# new stand AND 20 gallon tank :D



## pj1218 (Jun 11, 2011)

so my mom was gonna get me a 10 gallon stand. she looked on craiglist and saw there was a cheap metal one with a 10 gallon for just 30 dollers. so we went to get it and it turns out the tanks a 20 gallon and the bottom is big enough to fit a 15 gallon. we put one of my spare 10 gallons in the bottom to see how well it fitted but its in the middle and we dont know if it qould hold though. i put pics on so can anyone tell if the bottom is good enough to hold a 10 gallon on the bottom and the 20 on the top?


----------



## bmlbytes (Aug 1, 2009)

I would think that if it can hold 15 gallons of water it should hold 10. However, it might put all of the support on the outside frame. The strips in the middle look fairly thin. 

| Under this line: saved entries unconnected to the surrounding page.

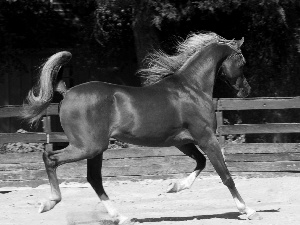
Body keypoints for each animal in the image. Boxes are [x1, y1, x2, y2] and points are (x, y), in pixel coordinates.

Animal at [21, 32, 260, 224]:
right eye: (242, 61)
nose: (246, 90)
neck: (192, 89)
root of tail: (67, 92)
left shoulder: (182, 142)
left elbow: (200, 162)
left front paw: (174, 187)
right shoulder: (206, 138)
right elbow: (225, 175)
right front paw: (247, 210)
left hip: (96, 149)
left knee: (94, 179)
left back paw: (121, 217)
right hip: (87, 147)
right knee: (50, 158)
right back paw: (49, 203)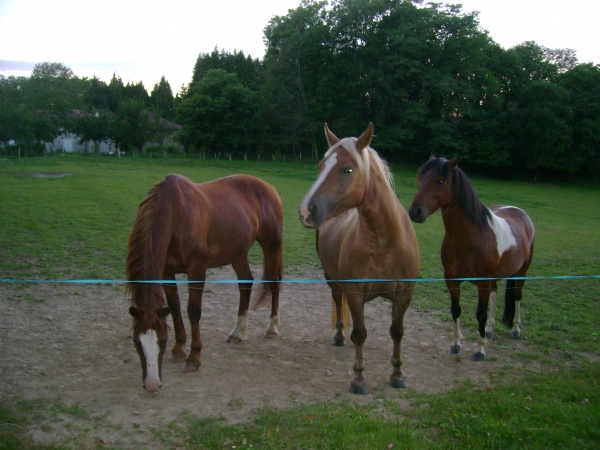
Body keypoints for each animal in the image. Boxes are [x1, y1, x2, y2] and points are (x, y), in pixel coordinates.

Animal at [126, 174, 284, 392]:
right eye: (136, 342)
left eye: (162, 341)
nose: (151, 384)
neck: (176, 212)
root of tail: (268, 187)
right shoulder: (167, 271)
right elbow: (174, 308)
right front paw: (179, 349)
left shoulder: (197, 270)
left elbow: (193, 311)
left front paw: (194, 358)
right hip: (238, 252)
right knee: (245, 284)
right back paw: (237, 332)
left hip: (271, 245)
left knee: (274, 284)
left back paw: (272, 329)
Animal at [298, 123, 420, 394]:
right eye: (320, 166)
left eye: (348, 169)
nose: (306, 210)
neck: (385, 244)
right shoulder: (355, 294)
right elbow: (360, 334)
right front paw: (359, 379)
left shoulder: (404, 294)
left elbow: (397, 332)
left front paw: (398, 374)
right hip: (332, 278)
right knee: (337, 299)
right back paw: (339, 337)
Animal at [408, 156, 536, 360]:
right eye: (422, 179)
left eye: (441, 180)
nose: (415, 212)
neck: (472, 237)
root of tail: (520, 212)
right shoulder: (452, 280)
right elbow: (456, 310)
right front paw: (455, 344)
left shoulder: (482, 283)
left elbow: (480, 314)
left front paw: (479, 350)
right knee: (495, 294)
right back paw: (490, 330)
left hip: (521, 271)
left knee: (517, 295)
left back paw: (516, 329)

My suggestion would be to find a 15G you can throw down there. It will fit better and look better too. Check PetCo. Every once in a while they do their $1 per gallon tanks. Also Craigslist is bound to have one.


----------



## AquariumTech (Oct 12, 2010)

Wait for the 1 per gallon at Petco like stated above. One of my setups is like this, but the tank size matches the stand size. It probably could hold it but I wouldnt risk it. 10 gallons, glass, substrate, and etc. is not a pretty thing to come home to, at least not on your floors; not that I would know, I am only assuming here lol.


----------



## lohachata (Jan 27, 2006)

you could get a piece of 3/4" plywood cut to the size of the outer frame or just lay 2 pieces of 2 x 4 x 24 1/2..lay them across lengthwise and set the 10 on them...you won't have any problems at all...no sag no nothing...


----------



## pj1218 (Jun 11, 2011)

lohachata that what we ended up doing. it actually looks pretty good and i set up the 20 gallon yesterday so now it just has to cycle. its gonna have the kissing gourami in it so what else would you say to put in it? the kissing gourami is about 3 or 4 inches.


----------



## lohachata (Jan 27, 2006)

Helostoma Temminkii or kissing gourami will reach 12-16 inches in length...they can also be quite aggressive....i have known them to kill an entire tank other peaceful fish over a weekend....


----------



## pj1218 (Jun 11, 2011)

yeah we will eventualy be getting a 46 gallon bow front but not for awhile and i thought this would be better than the little fry net he is in right now.


----------